I used to breathe poetry. I used to sit in class; scrawl furiously on lines of paper — feel like the veins in my body were filled with words and verbs and word-verb hybrids that rode ontop of adjectives and just flew — flew out of the blue vein in my wrist through my hands into the pen and finally onto college-rule. I used to pass back-and-forth lines of prose with my best friend scribbled on with red ink the comments and criticisms. She never used punctuation and I hated that.

I love words – I’m fascinated by them. I’m fascinated by the way that the human mind works that when I say “apple” what you picture is red, even though apples aren’t always red – they can be green, and yellow, and pink–

I learned that in a country that has no word for red, it doesn’t mean that they can’t see it. There’s one community in South Africa that only has words for the colors black, white, and red. But that doesn’t mean they don’t see blue. They’d say something like “black like the summer sky” and everyone would know exactly what they were talking about.

We’re taught that all that G-d had to do to create something was to say it’s name. For example, the concept of light didn’t exist until G-d created light in saying “Let there be light.” There was no physical labor that went into the creation of this light, other than the utterance of the words.
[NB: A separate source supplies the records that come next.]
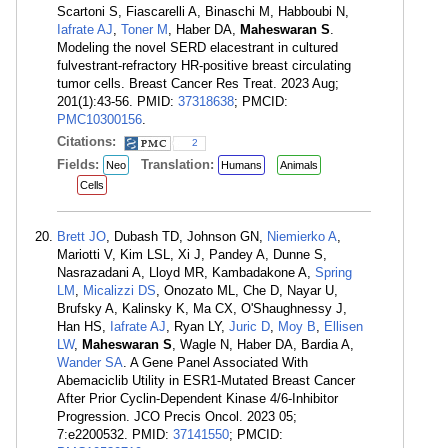
Scartoni S, Fiascarelli A, Binaschi M, Habboubi N,
Iafrate AJ
,
Toner M
, Haber DA,
Maheswaran S
.
Modeling the novel SERD elacestrant in cultured
fulvestrant-refractory HR-positive breast circulating
tumor cells. Breast Cancer Res Treat. 2023 Aug;
201(1):43-56. PMID:
37318638
; PMCID:
PMC10300156
.
Citations:
2
Fields:
Translation:
Neo
Humans
Animals
Cells
Brett JO
, Dubash TD, Johnson GN,
Niemierko A
,
Mariotti V, Kim LSL, Xi J, Pandey A, Dunne S,
Nasrazadani A, Lloyd MR, Kambadakone A,
Spring
LM
,
Micalizzi DS
, Onozato ML, Che D, Nayar U,
Brufsky A, Kalinsky K, Ma CX, O'Shaughnessy J,
Han HS,
Iafrate AJ
, Ryan LY,
Juric D
,
Moy B
,
Ellisen
LW
,
Maheswaran S
, Wagle N, Haber DA, Bardia A,
Wander SA
. A Gene Panel Associated With
Abemaciclib Utility in ESR1-Mutated Breast Cancer
After Prior Cyclin-Dependent Kinase 4/6-Inhibitor
Progression. JCO Precis Oncol. 2023 05;
7:e2200532. PMID:
37141550
; PMCID: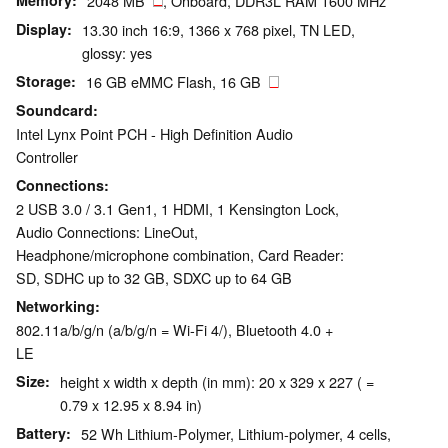
Memory
2048 MB
, Onboard, DDR3L RAM 1600 MHz
Display
13.30 inch 16:9, 1366 x 768 pixel, TN LED,
glossy: yes
Storage
16 GB eMMC Flash, 16 GB
Soundcard
Intel Lynx Point PCH - High Definition Audio
Controller
Connections
2 USB 3.0 / 3.1 Gen1, 1 HDMI, 1 Kensington Lock,
Audio Connections: LineOut,
Headphone/microphone combination, Card Reader:
SD, SDHC up to 32 GB, SDXC up to 64 GB
Networking
802.11a/b/g/n (a/b/g/n = Wi-Fi 4/), Bluetooth 4.0 +
LE
Size
height x width x depth (in mm): 20 x 329 x 227 ( =
0.79 x 12.95 x 8.94 in)
Battery
52 Wh Lithium-Polymer, Lithium-polymer, 4 cells,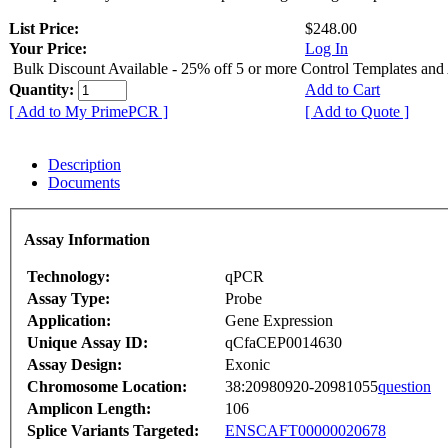
List Price:
$248.00
Your Price:
Log In
Bulk Discount Available - 25% off 5 or more Control Templates and
Quantity:
Add to Cart
[ Add to My PrimePCR ]
[ Add to Quote ]
Description
Documents
Assay Information
Technology:
qPCR
Assay Type:
Probe
Application:
Gene Expression
Unique Assay ID:
qCfaCEP0014630
Assay Design:
Exonic
Chromosome Location:
38:20980920-20981055
question
Amplicon Length:
106
Splice Variants Targeted:
ENSCAFT00000020678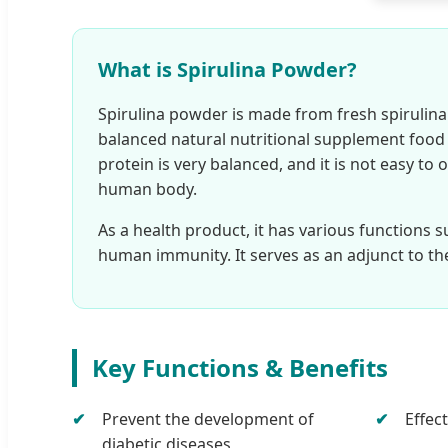
What is Spirulina Powder?
Spirulina powder is made from fresh spirulina b
balanced natural nutritional supplement food f
protein is very balanced, and it is not easy to 
human body.
As a health product, it has various functions s
human immunity. It serves as an adjunct to th
Key Functions & Benefits
Prevent the development of
Effec
diabetic diseases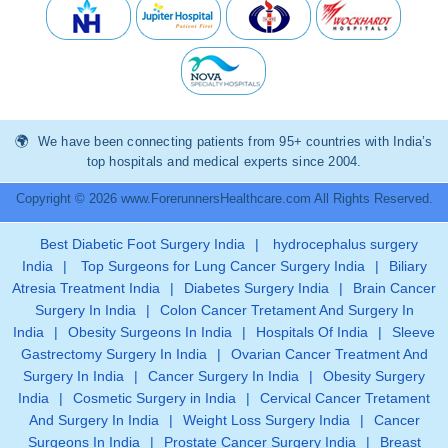
We have been connecting patients from 95+ countries with India’s
top hospitals and medical experts since 2004.
Copyright © 2026 www.ForerunnersHealthcare.com All Rights Reserved.
Best Diabetic Foot Surgery India
|
hydrocephalus surgery
India
|
Top Surgeons for Lung Cancer Surgery India
|
Biliary
Atresia Treatment India
|
Diabetes Surgery India
|
Brain Cancer
Surgery In India
|
Colon Cancer Tretament And Surgery In
India
|
Obesity Surgeons In India
|
Hospitals Of India
|
Sleeve
Gastrectomy Surgery In India
|
Ovarian Cancer Treatment And
Surgery In India
|
Cancer Surgery In India
|
Obesity Surgery
India
|
Cosmetic Surgery in India
|
Cervical Cancer Tretament
And Surgery In India
|
Weight Loss Surgery India
|
Cancer
Surgeons In India
|
Prostate Cancer Surgery India
|
Breast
But isn’t that what we do, every day? When we say something is good, we make it better? When we say the word love, acknowledge that it exists – it’s existence becomes that much more important? When we write down our thoughts, doesn’t that make them much more real?

I love words. I love learning about them, saying them (ha ha – you can all laugh, especially you, mom!), molding them until they fit the sentences I carefully construct with the help of the Power that created all of these words in the first place.